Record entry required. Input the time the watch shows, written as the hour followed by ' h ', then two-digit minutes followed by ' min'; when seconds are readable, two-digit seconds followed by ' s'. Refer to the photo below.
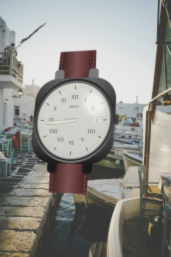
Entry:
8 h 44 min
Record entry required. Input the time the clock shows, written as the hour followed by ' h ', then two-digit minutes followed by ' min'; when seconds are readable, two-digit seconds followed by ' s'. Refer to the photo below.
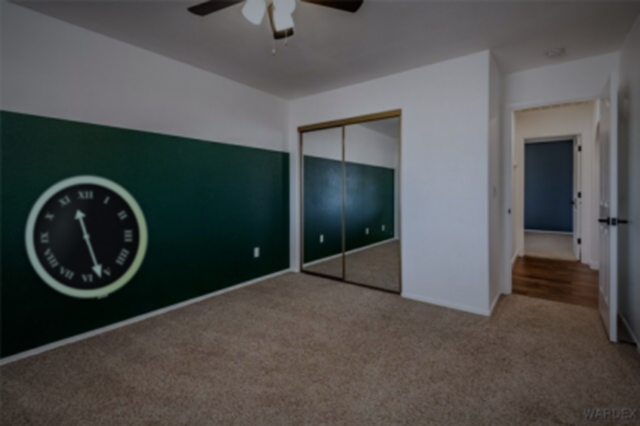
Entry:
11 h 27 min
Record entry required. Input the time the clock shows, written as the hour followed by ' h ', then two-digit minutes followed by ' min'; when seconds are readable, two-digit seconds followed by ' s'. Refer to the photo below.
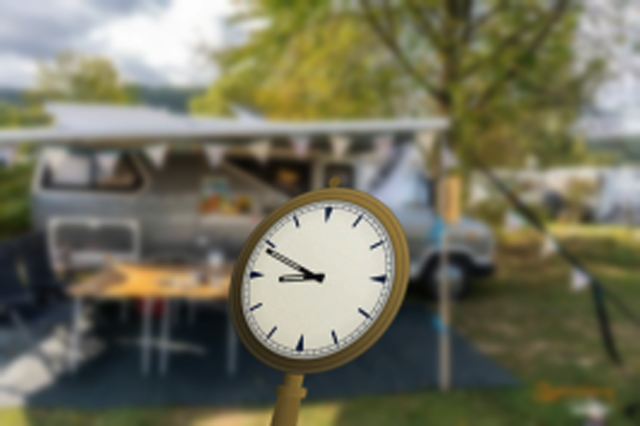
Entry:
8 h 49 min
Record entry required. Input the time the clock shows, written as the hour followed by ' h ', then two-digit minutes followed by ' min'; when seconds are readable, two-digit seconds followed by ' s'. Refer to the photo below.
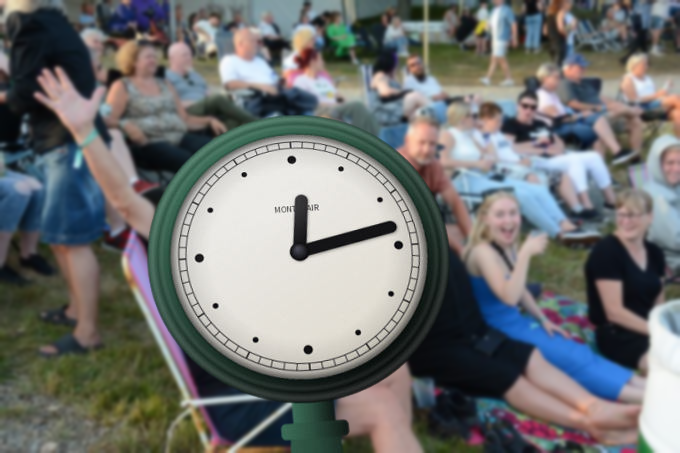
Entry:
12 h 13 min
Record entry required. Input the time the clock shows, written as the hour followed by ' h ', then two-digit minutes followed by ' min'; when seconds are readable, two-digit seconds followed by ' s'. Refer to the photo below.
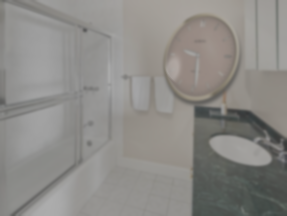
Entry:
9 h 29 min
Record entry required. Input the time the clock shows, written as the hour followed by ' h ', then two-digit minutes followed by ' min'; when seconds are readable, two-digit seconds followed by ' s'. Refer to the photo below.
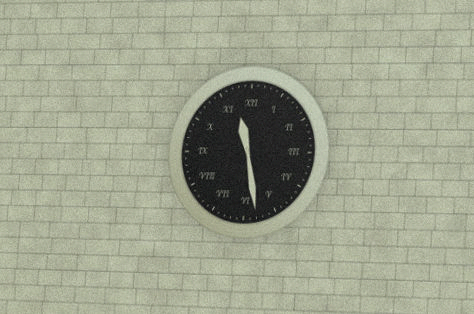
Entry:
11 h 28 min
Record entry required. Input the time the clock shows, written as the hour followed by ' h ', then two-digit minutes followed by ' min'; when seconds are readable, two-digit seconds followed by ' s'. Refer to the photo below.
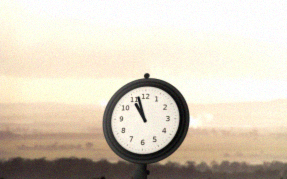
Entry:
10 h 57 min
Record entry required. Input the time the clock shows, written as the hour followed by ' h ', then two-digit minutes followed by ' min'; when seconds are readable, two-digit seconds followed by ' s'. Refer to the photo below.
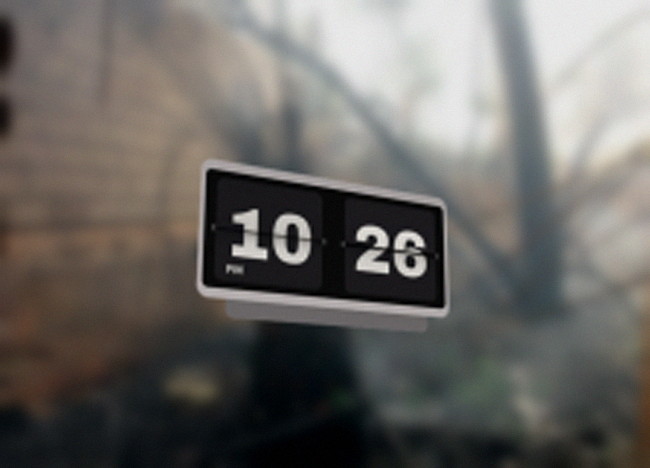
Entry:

....

▶ **SET PROBLEM**
Repeat every line of the records above verbatim, from the first record through the last. Omit the pictures.

▶ **TASK OUTPUT**
Record entry required. Input the time the watch shows, written as the hour followed by ' h ', then two-digit minutes followed by ' min'; when seconds are readable, two-digit seconds followed by ' s'. Refer to the photo below.
Entry:
8 h 44 min
Record entry required. Input the time the clock shows, written as the hour followed by ' h ', then two-digit minutes followed by ' min'; when seconds are readable, two-digit seconds followed by ' s'. Refer to the photo below.
Entry:
11 h 27 min
Record entry required. Input the time the clock shows, written as the hour followed by ' h ', then two-digit minutes followed by ' min'; when seconds are readable, two-digit seconds followed by ' s'. Refer to the photo below.
Entry:
8 h 49 min
Record entry required. Input the time the clock shows, written as the hour followed by ' h ', then two-digit minutes followed by ' min'; when seconds are readable, two-digit seconds followed by ' s'. Refer to the photo below.
Entry:
12 h 13 min
Record entry required. Input the time the clock shows, written as the hour followed by ' h ', then two-digit minutes followed by ' min'; when seconds are readable, two-digit seconds followed by ' s'. Refer to the photo below.
Entry:
9 h 29 min
Record entry required. Input the time the clock shows, written as the hour followed by ' h ', then two-digit minutes followed by ' min'; when seconds are readable, two-digit seconds followed by ' s'. Refer to the photo below.
Entry:
11 h 28 min
Record entry required. Input the time the clock shows, written as the hour followed by ' h ', then two-digit minutes followed by ' min'; when seconds are readable, two-digit seconds followed by ' s'. Refer to the photo below.
Entry:
10 h 57 min
Record entry required. Input the time the clock shows, written as the hour followed by ' h ', then two-digit minutes followed by ' min'; when seconds are readable, two-digit seconds followed by ' s'. Refer to the photo below.
Entry:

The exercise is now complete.